■ WHAT TO DO ■
Copy out word for word every line of the items from the one containing "Can you tell" through the one containing "240.7], [0, 0, 1]] dist [0.075955, -0.065287]", both ends included. Leave the pictures out.

■ MATERIAL FOR THIS EXERCISE ■

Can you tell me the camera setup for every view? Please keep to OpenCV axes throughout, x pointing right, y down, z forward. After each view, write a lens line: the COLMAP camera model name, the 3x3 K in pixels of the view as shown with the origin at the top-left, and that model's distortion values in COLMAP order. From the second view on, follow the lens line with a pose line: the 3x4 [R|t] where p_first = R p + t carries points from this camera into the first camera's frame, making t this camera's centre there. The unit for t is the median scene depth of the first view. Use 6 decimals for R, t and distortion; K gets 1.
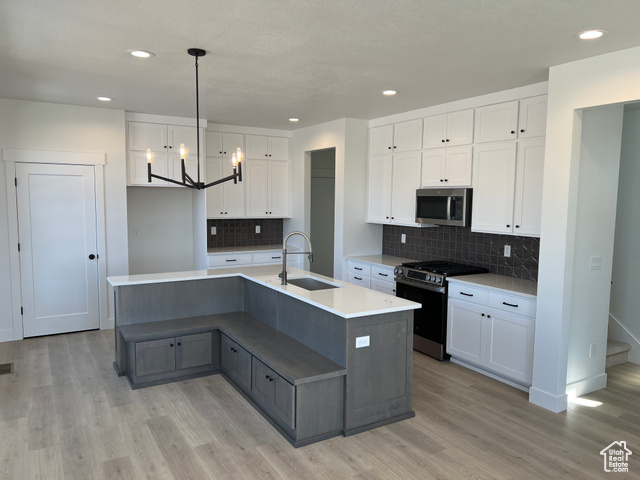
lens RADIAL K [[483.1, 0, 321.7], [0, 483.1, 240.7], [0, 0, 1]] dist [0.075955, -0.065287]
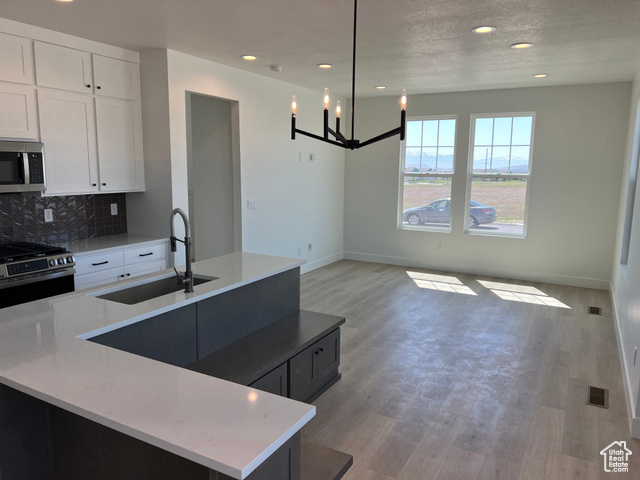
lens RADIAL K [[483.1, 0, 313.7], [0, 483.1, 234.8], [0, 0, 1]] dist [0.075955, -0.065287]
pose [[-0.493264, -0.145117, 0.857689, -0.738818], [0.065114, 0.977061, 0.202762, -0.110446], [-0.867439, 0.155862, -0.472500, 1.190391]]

...

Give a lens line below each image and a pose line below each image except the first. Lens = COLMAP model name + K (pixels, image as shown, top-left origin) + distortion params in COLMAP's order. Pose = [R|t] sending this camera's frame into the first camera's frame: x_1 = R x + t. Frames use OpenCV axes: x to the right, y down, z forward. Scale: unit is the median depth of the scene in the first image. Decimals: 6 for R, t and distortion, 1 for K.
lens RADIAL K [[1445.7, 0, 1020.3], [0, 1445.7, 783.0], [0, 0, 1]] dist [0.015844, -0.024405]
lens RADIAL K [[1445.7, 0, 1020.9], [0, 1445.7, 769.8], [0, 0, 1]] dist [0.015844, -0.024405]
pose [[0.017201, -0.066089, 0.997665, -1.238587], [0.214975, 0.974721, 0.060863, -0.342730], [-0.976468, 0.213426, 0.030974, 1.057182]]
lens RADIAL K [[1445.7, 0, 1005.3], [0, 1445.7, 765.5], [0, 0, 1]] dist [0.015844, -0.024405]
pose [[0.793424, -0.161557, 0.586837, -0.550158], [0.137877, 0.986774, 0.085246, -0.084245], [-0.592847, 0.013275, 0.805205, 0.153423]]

■ ANSWER TO THE PROBLEM ■
Can you tell me the camera setup for every view? Please keep to OpenCV axes throughout, x pointing right, y down, z forward. After each view, write a lens line: the COLMAP camera model name, the 3x3 K in pixels of the view as shown with the origin at the top-left, and that model's distortion values in COLMAP order. From the second view on, follow the lens line with a pose line: the 3x4 [R|t] where p_first = R p + t carries points from this camera into the first camera's frame, making t this camera's centre there. The unit for t is the median scene depth of the first view. Use 6 decimals for R, t and distortion; K gets 1.
lens RADIAL K [[483.1, 0, 321.7], [0, 483.1, 240.7], [0, 0, 1]] dist [0.075955, -0.065287]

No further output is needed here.